SUPPLIED RECORDS section start

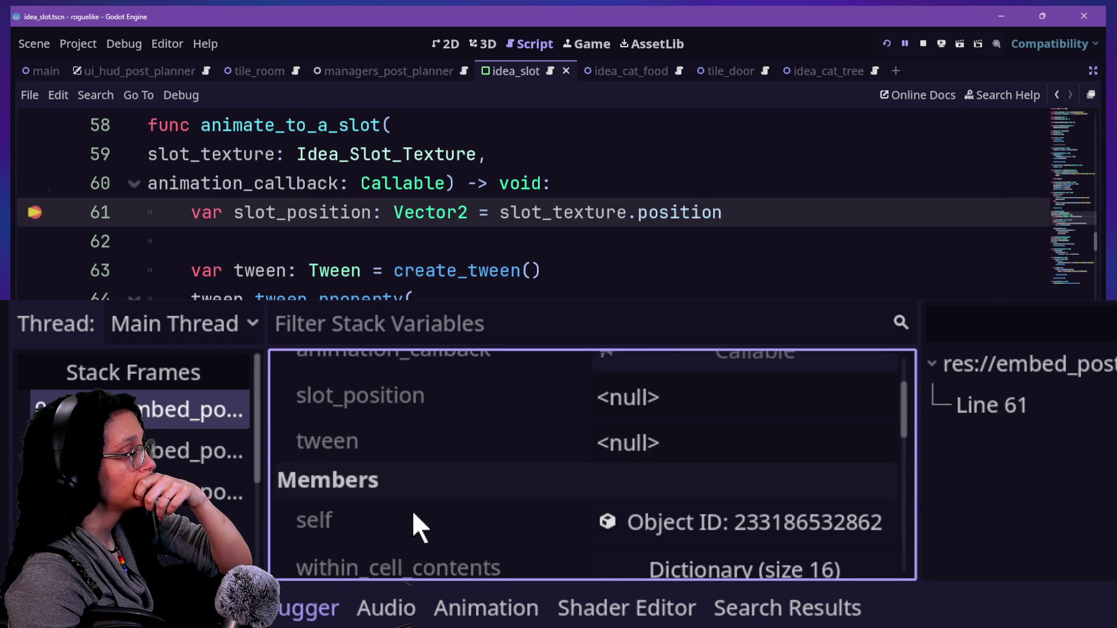
pyautogui.press('F10')
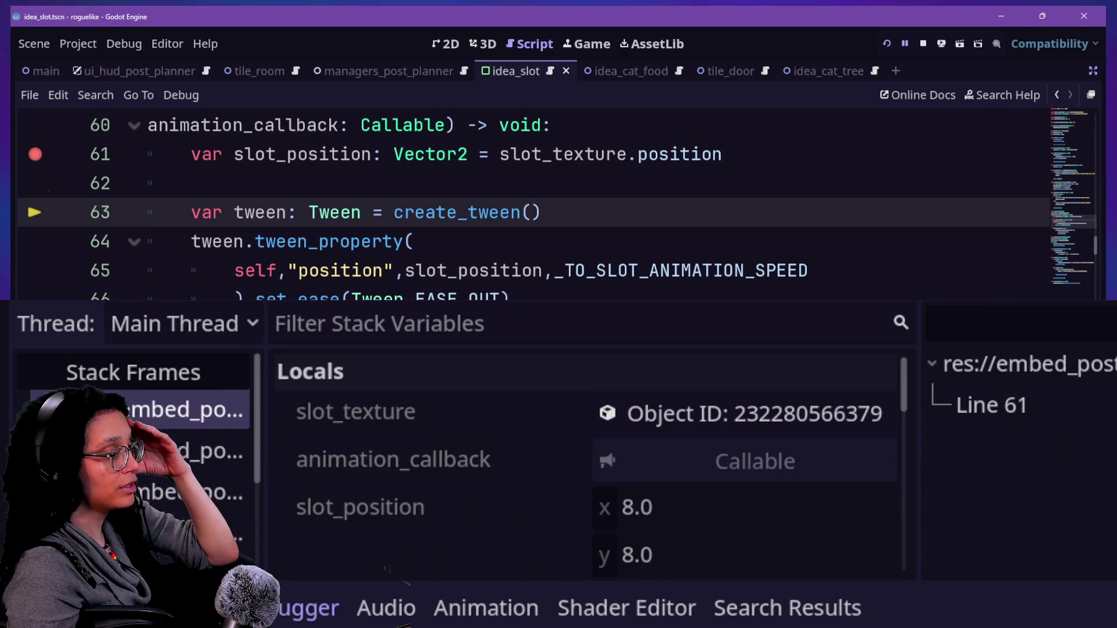
# Step: Step over the tween lines, then into the next animate_to_a_slot call and select slot_texture
pyautogui.press('F10')
pyautogui.press('F10')
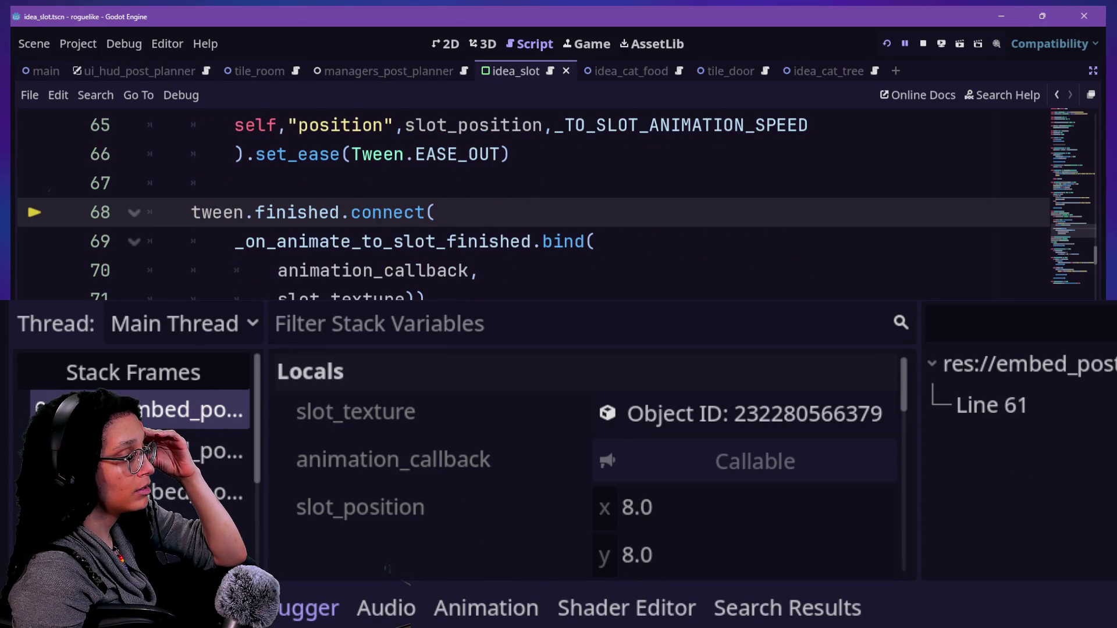
pyautogui.press('F10')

SUPPLIED RECORDS section end

GOAL OF THE EXERCISE = Output all of the entries once more, word for word, with the images removed.

REPLY TO THE TASK =
pyautogui.press('F10')
# Step: Step over the tween lines, then into the next animate_to_a_slot call and select slot_texture
pyautogui.press('F10')
pyautogui.press('F10')
pyautogui.press('F10')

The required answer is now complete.